Multi-objective optimization of expensive biophysical neural simulations is hindered by high-dimensional parameter spaces and binary constraints that partition the search space without gradient signals. This paper introduces dmosopt, a framework that jointly learns objectives, constraints, and parameter sensitivities in a single differentiable surrogate model $f: \mathbb{R}^n \rightarrow \mathbb{R}^{q+k}$. By computing a unified gradient $\mathbf{g}_{\text{sopt}}$ that simultaneously steers toward improved objective values and greater constraint satisfaction, the method navigates feasibility manifolds that defeat standard approaches, achieving substantial speedups on problems ranging from single-cell models to million-neuron networks.

Evaluating LLM outputs at scale remains a bottleneck for deploying safe AI systems. This paper conducts a comprehensive empirical study of 37 conversational LLMs serving as automated judges across eight security and quality assessment tasks. The work identifies viable open-source alternatives to GPT-4o for judgment tasks while demonstrating that popular techniques like second-level judging and specialized evaluator models underperform compared to well-prompted general models.

WorldCache addresses the prohibitive latency of Diffusion Transformers (DiTs) for video world models by replacing static feature caching with a content-aware dynamical approximation framework. The method introduces motion-adaptive thresholds, saliency-weighted drift estimation, and optimal feature blending to eliminate ghosting artifacts during fast motion. Achieving 2.3× speedup on Cosmos-Predict2.5 with 99.4% quality retention, it offers a training-free path toward interactive world simulation.

This paper addresses brain encoding and decoding by focusing on the alignment step between fMRI neural representations and visual stimulus embeddings. The authors propose two lightweight statistical learning methods—Inverse Semi-supervised Learning (ISL) and Meta Transfer Learning (MTL)—that operate with frozen encoders and decoders to improve sample efficiency under limited paired data and subject heterogeneity.

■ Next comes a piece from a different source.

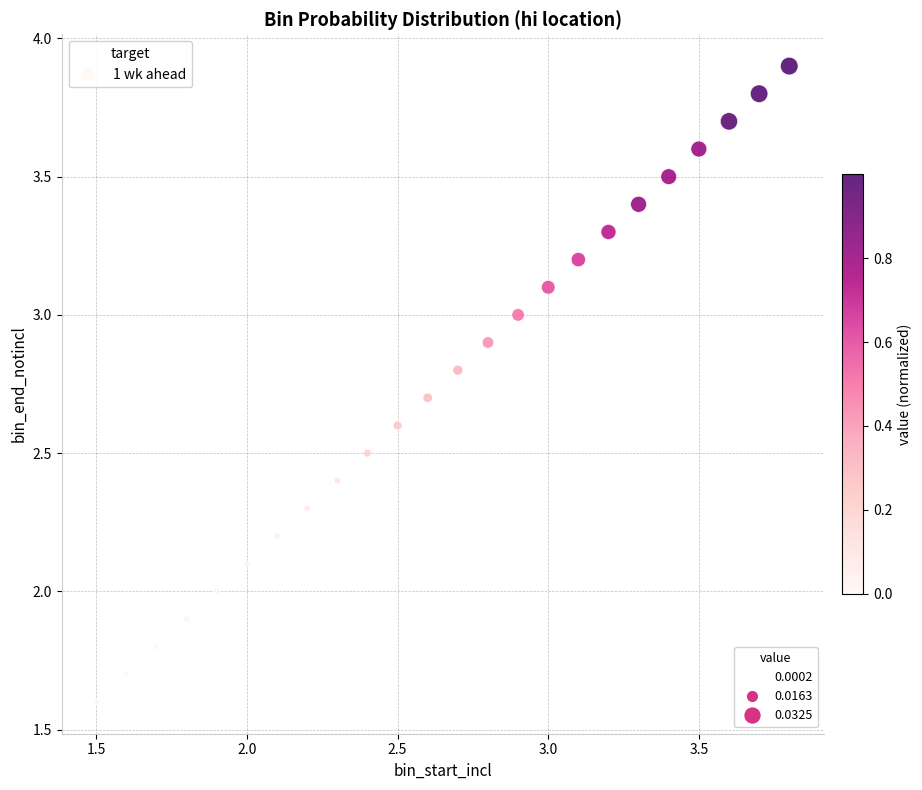

What is the range of X values (max minus min)?

2.3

The core innovation lies in leveraging abundant unpaired stimuli through inverse mapping with residual debiasing, and borrowing strength across subjects via sparse aggregation, all while maintaining rigorous theoretical guarantees.

This work attacks the friction between smooth GELU training (ubiquitous in Transformers) and piecewise-linear deployment pipelines (quantization, formal verification). The authors parametrize GELU as $f(x;\lambda) = x\Phi(\lambda x)$ with learnable sharpness $\lambda \geq 1$, deriving a principled annealing target from an $\ell_1$ approximation bound to the Heaviside step. While the hardening protocol reduces validation-drop upon ReLU substitution in vision and tabular tasks, the 25% annealing switch is heuristic and actual downstream benefits in integer-only inference or SMT verification remain unevaluated.

PW-FouCast addresses the degradation of radar-only precipitation nowcasting at long lead times by proposing a frequency-domain fusion framework that integrates Pangu-Weather foundation model priors with radar observations. The core insight is that meteorological forecasts and radar reflectivity share similar phase structure despite differing amplitudes, enabling spectral alignment through phase-aware modulation and memory-based correction. The approach achieves quantitative improvements on standard benchmarks and offers a novel alternative to spatial fusion methods.

Traditional latent diffusion models require staging—first train a VAE tokenizer, freeze it, then train a diffusion model on top. UNITE proposes a single-stage approach where a shared "Generative Encoder" serves as both tokenizer and denoiser via weight sharing, achieving FID 1.73 on ImageNet 256×256 without adversarial losses or pretrained encoders like DINOv2.